US court bats for religious rights of Sikh officer, asks army to drop discriminatory testing

Upholding the religious freedom rights of Sikhs in the US armed forces, an American court has ruled in favour of a decorated Sikh army captain who had demanded that the military accommodate his articles of faith and abandon its impromptu discriminatory testing.

Captain Simratpal Singh, 28, in a lawsuit filed against the Department of Defence demanded the US military accommodate
his articles of faith and dump the discriminatory testing. "Thousands of other soldiers are permitted to wear long hair and beards for medical or other reasons, without being subjected to such specialised and costly testing of their helmets and gas masks," said judge Beryl A Howell, while ruling in captain Singh's favour on Thursday.

Simratpal Singh. The Sikh Coalition

Simratpal Singh. The Sikh Coalition

The US Department of Defence, which had granted and then extended Singh's temporary religious accommodation until 31 March, 2016, remains scheduled to make a final decision on his permanent accommodation by that deadline.

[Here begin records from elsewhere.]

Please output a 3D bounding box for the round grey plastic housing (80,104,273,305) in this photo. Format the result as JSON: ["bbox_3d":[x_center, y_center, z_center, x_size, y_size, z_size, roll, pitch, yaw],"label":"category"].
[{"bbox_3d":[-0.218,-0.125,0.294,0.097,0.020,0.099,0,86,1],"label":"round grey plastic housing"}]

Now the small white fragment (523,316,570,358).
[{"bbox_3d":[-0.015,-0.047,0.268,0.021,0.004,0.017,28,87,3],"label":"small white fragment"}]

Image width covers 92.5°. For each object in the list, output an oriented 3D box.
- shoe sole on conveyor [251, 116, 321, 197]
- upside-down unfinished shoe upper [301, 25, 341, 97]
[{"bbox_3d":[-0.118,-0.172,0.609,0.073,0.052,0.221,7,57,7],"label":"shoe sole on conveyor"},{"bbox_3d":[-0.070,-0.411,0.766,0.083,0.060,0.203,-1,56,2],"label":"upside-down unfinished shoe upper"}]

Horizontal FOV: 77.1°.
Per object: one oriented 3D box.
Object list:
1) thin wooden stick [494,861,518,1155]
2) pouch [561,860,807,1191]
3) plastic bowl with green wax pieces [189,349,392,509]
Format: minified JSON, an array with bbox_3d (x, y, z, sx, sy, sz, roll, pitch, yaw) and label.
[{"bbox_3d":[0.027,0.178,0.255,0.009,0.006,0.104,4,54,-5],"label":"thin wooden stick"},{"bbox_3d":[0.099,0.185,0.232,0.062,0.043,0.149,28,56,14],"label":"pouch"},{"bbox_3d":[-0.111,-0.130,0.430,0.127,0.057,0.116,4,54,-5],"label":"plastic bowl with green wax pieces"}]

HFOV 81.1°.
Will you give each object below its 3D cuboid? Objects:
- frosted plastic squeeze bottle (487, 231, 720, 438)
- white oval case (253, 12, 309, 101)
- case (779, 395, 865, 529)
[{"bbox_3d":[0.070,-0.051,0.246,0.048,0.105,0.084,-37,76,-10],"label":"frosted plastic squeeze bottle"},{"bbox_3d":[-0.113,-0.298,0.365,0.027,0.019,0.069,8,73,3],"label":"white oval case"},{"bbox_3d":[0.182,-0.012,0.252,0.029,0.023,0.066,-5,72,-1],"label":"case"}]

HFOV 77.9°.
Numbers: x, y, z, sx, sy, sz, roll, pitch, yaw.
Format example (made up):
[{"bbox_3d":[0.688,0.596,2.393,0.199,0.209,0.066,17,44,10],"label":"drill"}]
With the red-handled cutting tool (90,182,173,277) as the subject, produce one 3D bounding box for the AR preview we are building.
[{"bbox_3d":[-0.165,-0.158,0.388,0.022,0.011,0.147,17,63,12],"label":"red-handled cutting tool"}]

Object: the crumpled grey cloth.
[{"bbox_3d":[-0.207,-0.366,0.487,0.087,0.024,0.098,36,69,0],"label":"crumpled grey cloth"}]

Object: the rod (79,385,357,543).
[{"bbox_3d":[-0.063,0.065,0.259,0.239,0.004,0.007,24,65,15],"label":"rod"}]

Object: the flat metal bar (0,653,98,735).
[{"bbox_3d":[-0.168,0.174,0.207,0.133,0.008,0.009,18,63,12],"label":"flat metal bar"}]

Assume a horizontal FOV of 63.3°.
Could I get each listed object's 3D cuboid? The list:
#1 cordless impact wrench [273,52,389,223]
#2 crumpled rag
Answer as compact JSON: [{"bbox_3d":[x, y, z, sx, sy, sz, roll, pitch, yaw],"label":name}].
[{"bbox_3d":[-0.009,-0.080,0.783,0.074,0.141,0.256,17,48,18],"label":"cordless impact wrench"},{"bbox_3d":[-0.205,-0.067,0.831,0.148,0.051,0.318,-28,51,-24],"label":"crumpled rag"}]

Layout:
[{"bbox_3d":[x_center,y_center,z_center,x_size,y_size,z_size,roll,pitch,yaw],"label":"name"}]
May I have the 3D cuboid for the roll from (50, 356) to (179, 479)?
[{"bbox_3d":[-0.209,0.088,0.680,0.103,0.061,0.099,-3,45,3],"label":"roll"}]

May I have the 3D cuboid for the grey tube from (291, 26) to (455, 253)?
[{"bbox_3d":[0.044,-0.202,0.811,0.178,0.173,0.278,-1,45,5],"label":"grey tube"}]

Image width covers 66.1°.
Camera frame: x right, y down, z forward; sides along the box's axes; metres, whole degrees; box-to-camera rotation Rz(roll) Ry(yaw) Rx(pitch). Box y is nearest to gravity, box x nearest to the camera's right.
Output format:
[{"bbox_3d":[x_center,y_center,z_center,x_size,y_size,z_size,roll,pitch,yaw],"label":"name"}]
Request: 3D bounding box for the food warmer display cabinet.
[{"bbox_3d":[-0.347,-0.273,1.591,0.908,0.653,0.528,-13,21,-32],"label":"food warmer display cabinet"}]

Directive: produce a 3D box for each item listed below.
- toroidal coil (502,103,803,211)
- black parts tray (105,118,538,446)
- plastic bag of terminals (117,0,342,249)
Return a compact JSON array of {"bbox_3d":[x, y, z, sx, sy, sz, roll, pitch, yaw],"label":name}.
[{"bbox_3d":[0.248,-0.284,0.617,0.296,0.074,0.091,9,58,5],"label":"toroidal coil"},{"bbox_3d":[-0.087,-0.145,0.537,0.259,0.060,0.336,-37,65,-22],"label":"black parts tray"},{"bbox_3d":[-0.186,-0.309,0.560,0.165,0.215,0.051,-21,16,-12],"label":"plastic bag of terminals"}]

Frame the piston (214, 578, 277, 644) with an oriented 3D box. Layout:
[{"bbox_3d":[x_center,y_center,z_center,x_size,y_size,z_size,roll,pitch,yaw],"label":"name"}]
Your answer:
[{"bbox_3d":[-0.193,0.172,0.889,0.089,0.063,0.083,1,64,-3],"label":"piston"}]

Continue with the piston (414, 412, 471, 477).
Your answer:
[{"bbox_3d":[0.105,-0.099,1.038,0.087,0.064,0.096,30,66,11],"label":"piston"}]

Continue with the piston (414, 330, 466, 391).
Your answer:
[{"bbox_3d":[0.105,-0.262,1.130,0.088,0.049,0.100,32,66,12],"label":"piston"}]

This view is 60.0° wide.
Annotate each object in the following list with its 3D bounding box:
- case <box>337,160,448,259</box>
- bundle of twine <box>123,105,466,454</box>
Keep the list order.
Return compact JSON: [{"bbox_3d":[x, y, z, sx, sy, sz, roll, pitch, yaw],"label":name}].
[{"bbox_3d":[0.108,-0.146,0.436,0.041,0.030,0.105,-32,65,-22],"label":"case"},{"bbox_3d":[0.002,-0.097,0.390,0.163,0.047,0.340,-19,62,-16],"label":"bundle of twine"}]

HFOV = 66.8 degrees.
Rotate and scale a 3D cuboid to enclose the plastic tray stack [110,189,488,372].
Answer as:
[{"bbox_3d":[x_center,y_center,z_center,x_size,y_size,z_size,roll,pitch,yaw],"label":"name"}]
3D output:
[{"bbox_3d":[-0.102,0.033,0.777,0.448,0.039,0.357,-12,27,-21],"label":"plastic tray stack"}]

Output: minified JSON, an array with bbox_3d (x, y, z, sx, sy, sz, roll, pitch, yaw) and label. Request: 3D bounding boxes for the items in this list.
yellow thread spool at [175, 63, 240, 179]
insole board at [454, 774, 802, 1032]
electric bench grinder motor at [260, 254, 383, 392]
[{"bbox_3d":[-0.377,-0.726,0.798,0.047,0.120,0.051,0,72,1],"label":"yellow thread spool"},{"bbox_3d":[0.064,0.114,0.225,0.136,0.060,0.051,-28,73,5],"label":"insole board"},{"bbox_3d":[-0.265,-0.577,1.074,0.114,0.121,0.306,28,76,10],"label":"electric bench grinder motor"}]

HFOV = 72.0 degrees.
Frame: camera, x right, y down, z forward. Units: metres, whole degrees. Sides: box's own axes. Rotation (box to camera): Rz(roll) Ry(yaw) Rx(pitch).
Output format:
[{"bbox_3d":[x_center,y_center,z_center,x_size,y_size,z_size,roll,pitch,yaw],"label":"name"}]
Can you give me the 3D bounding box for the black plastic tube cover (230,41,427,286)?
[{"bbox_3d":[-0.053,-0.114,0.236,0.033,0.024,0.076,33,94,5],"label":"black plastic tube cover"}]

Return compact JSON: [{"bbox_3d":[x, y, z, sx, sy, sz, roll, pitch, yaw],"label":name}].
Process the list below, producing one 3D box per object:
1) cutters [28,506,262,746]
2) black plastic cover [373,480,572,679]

Captain Singh, who is a West Point graduate, Ranger, and Bronze Star Medal recipient, has successfully passed the safety tests required of his unit. "The US Constitution and the Religious Freedom Restoration Act make it clear that Captain Singh's right to practice his faith and serve in our military are not mutually exclusive," said Amandeep Sidhu, a partner at McDermott Will & Emery law firm, which represented Singh.

"We are grateful that the court is on the right side of religious freedom with its ruling, which begs the question: Does the world's largest employer really want to be on the wrong side of history?" he said.

The testing that the military planned to impose on captain Singh is not required of any other soldiers, even the tens of thousands with medical or religious accommodations, and including previously accommodated Sikhs, Sidhu said. Given that Singh has passed the standard safety tests, further testing would clearly be discriminatory, he claimed.

"We have been advocating for the simple, straightforward and equal right to serve for years, and held on to the belief that the military would correct this injustice once they realised their mistake," said the Sikh Coalition's legal director, Harsimran Kaur.
"The military's treatment of captain Singh, a decorated soldier, makes it clear that they deliberately want to squash diversity and religious freedom in their ranks; that is not something that any court, or any American, should ever tolerate," Kaur said.